Die vor 150 Jahren geborene US-Amerikanerin Gertrude Stein machte ihren Pariser Salon zu einem Treffpunkt der künstlerischen Avantgarde. Damit wurde sie schon zu Lebzeiten zur Legende, während sie als eine der ersten Frauen der literarischen Moderne mit ihren Büchern bis heute kaum Leser begeistern konnte.
Sie zählte zu den bemerkenswerten Persönlichkeiten der Pariser Bohème, die sich das Quartier du Montparnasse seit Anfang des 20. Jahrhunderts zum bevorzugten Künstlerviertel auserwählt hatte. In ihren Umgangskreisen wurde Gertrude Stein bald schon als „Sibylle von Montparnasse“ oder als „Hohepriesterin vom linken Ufer“ tituliert. Schließlich galt die gebürtige US-Amerikanerin, die sich seit 1903 in der Seine-Metropole niedergelassen hatte, als frühe Expertin, Mäzenin, Sammlerin und Prophetin avantgardistischer Kunst. Sie hatte in ihrer unweit des Jardin du Luxembourg gelegenen Wohnung in der Rue de Fleurus 27 einen mit vorwiegend zeitgenössischen Kunstwerken übervoll ausstaffierten Salon eingerichtet, in dem sich meist an Samstagabenden ein häufig wechselndes Grüppchen von damals größtenteils noch unbekannten Malern und Schriftstellern traf.

++++++++

* Aufgaben:
(A) Ersetze im Text über Gertrude Stein „Legende“ durch „Berühmtheit“ und gib den Abschnitt wieder, der mit „Die vor 150“ beginnt und mit „Leser begeistern konnte.“ endet.
(B) Übertrage das Protokoll vom Anfang bis einschließlich der Zeile mit „cyan diamond: rotated 20“ in eine Markdown-Tabelle mit den Spalten „Nummer“ und „Protokollzeile“. Leerzeilen entfallen.
Das Protokoll hat mit dem Text über Gertrude Stein nichts zu tun.

* Gespeicherte Daten:
++++++++

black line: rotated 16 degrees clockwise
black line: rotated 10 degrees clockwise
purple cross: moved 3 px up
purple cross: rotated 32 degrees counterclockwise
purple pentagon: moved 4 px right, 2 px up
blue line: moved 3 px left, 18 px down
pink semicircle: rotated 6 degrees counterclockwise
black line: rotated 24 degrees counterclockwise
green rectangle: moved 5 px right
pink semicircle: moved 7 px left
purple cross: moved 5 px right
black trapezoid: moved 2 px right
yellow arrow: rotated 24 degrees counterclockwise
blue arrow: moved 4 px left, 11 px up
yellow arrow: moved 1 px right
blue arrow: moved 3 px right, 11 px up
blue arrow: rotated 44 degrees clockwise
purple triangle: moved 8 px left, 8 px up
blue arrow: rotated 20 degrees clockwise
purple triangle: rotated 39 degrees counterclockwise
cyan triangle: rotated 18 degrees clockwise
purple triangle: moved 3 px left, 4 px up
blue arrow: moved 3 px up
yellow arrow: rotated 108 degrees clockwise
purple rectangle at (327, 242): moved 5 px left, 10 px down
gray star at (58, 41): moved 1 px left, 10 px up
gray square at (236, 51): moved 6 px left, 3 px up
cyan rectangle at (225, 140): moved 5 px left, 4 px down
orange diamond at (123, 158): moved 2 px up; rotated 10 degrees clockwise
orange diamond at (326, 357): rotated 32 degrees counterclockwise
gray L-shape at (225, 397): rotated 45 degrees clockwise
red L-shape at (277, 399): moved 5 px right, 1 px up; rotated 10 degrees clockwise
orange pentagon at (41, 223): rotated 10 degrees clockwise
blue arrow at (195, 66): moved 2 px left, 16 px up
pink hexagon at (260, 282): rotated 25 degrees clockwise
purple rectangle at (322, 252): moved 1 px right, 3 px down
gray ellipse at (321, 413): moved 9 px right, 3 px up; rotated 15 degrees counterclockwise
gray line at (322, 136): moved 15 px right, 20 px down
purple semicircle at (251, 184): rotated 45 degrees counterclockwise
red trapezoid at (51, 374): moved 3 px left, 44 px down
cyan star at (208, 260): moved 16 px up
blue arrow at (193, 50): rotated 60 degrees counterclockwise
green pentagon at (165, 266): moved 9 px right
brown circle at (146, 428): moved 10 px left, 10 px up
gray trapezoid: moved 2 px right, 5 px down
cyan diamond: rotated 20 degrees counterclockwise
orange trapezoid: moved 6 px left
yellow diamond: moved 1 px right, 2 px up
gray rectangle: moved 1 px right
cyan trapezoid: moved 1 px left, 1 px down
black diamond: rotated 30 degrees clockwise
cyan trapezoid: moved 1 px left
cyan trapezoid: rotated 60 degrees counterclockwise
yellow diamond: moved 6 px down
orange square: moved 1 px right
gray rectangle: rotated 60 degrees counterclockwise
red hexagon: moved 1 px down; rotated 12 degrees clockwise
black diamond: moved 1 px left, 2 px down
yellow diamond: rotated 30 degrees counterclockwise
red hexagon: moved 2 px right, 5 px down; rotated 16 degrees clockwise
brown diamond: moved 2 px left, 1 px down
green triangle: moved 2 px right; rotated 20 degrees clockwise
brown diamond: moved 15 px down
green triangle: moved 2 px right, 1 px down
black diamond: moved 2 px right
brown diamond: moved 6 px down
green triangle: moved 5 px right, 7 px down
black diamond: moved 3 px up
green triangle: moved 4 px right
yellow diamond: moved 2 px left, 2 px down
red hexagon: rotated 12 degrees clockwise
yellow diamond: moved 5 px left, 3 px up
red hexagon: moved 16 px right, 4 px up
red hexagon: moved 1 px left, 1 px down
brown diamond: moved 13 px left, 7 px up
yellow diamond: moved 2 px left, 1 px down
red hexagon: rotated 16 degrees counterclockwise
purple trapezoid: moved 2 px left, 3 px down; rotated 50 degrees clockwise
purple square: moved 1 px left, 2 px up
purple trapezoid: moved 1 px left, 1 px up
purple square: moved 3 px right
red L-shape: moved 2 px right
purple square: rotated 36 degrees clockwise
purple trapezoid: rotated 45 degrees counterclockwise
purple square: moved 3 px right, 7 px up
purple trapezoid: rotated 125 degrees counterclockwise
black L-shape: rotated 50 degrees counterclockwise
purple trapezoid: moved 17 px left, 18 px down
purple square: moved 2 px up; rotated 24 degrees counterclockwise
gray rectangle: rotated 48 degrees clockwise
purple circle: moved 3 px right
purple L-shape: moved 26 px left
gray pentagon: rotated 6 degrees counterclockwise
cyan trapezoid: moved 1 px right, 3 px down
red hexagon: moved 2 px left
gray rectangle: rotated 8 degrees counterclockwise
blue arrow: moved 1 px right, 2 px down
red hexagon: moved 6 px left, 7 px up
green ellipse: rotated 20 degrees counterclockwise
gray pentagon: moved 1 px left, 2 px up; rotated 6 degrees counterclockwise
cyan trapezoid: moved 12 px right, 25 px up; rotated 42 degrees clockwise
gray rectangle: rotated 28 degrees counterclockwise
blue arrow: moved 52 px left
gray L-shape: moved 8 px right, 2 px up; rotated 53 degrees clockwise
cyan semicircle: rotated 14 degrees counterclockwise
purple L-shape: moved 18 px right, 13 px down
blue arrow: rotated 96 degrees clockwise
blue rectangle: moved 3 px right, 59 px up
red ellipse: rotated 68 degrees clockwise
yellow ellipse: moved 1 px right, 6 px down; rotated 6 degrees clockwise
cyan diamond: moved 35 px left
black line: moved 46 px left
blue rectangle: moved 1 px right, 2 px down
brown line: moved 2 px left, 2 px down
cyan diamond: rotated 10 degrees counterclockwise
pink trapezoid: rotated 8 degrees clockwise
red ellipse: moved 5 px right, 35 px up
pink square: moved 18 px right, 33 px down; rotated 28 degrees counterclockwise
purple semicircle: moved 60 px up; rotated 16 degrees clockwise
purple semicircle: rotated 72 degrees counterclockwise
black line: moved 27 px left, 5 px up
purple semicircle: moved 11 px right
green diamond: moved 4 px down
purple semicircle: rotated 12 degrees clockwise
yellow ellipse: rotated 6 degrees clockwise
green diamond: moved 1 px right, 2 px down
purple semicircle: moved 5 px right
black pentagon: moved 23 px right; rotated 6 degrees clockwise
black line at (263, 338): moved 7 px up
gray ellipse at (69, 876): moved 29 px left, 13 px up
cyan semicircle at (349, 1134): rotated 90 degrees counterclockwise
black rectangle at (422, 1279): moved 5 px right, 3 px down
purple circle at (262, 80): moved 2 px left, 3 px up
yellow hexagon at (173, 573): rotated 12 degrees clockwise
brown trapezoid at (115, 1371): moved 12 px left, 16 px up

++++++++

* Lösungen:
(A)
Die vor 150 Jahren geborene US-Amerikanerin Gertrude Stein machte ihren Pariser Salon zu einem Treffpunkt der künstlerischen Avantgarde. Damit wurde sie schon zu Lebzeiten zur Berühmtheit, während sie als eine der ersten Frauen der literarischen Moderne mit ihren Büchern bis heute kaum Leser begeistern konnte.

(B)
| Nummer | Protokollzeile |
|---|---|
| 1 | black line: rotated 16 degrees clockwise |
| 2 | black line: rotated 10 degrees clockwise |
| 3 | purple cross: moved 3 px up |
| 4 | purple cross: rotated 32 degrees counterclockwise |
| 5 | purple pentagon: moved 4 px right, 2 px up |
| 6 | blue line: moved 3 px left, 18 px down |
| 7 | pink semicircle: rotated 6 degrees counterclockwise |
| 8 | black line: rotated 24 degrees counterclockwise |
| 9 | green rectangle: moved 5 px right |
| 10 | pink semicircle: moved 7 px left |
| 11 | purple cross: moved 5 px right |
| 12 | black trapezoid: moved 2 px right |
| 13 | yellow arrow: rotated 24 degrees counterclockwise |
| 14 | blue arrow: moved 4 px left, 11 px up |
| 15 | yellow arrow: moved 1 px right |
| 16 | blue arrow: moved 3 px right, 11 px up |
| 17 | blue arrow: rotated 44 degrees clockwise |
| 18 | purple triangle: moved 8 px left, 8 px up |
| 19 | blue arrow: rotated 20 degrees clockwise |
| 20 | purple triangle: rotated 39 degrees counterclockwise |
| 21 | cyan triangle: rotated 18 degrees clockwise |
| 22 | purple triangle: moved 3 px left, 4 px up |
| 23 | blue arrow: moved 3 px up |
| 24 | yellow arrow: rotated 108 degrees clockwise |
| 25 | purple rectangle at (327, 242): moved 5 px left, 10 px down |
| 26 | gray star at (58, 41): moved 1 px left, 10 px up |
| 27 | gray square at (236, 51): moved 6 px left, 3 px up |
| 28 | cyan rectangle at (225, 140): moved 5 px left, 4 px down |
| 29 | orange diamond at (123, 158): moved 2 px up; rotated 10 degrees clockwise |
| 30 | orange diamond at (326, 357): rotated 32 degrees counterclockwise |
| 31 | gray L-shape at (225, 397): rotated 45 degrees clockwise |
| 32 | red L-shape at (277, 399): moved 5 px right, 1 px up; rotated 10 degrees clockwise |
| 33 | orange pentagon at (41, 223): rotated 10 degrees clockwise |
| 34 | blue arrow at (195, 66): moved 2 px left, 16 px up |
| 35 | pink hexagon at (260, 282): rotated 25 degrees clockwise |
| 36 | purple rectangle at (322, 252): moved 1 px right, 3 px down |
| 37 | gray ellipse at (321, 413): moved 9 px right, 3 px up; rotated 15 degrees counterclockwise |
| 38 | gray line at (322, 136): moved 15 px right, 20 px down |
| 39 | purple semicircle at (251, 184): rotated 45 degrees counterclockwise |
| 40 | red trapezoid at (51, 374): moved 3 px left, 44 px down |
| 41 | cyan star at (208, 260): moved 16 px up |
| 42 | blue arrow at (193, 50): rotated 60 degrees counterclockwise |
| 43 | green pentagon at (165, 266): moved 9 px right |
| 44 | brown circle at (146, 428): moved 10 px left, 10 px up |
| 45 | gray trapezoid: moved 2 px right, 5 px down |
| 46 | cyan diamond: rotated 20 degrees counterclockwise |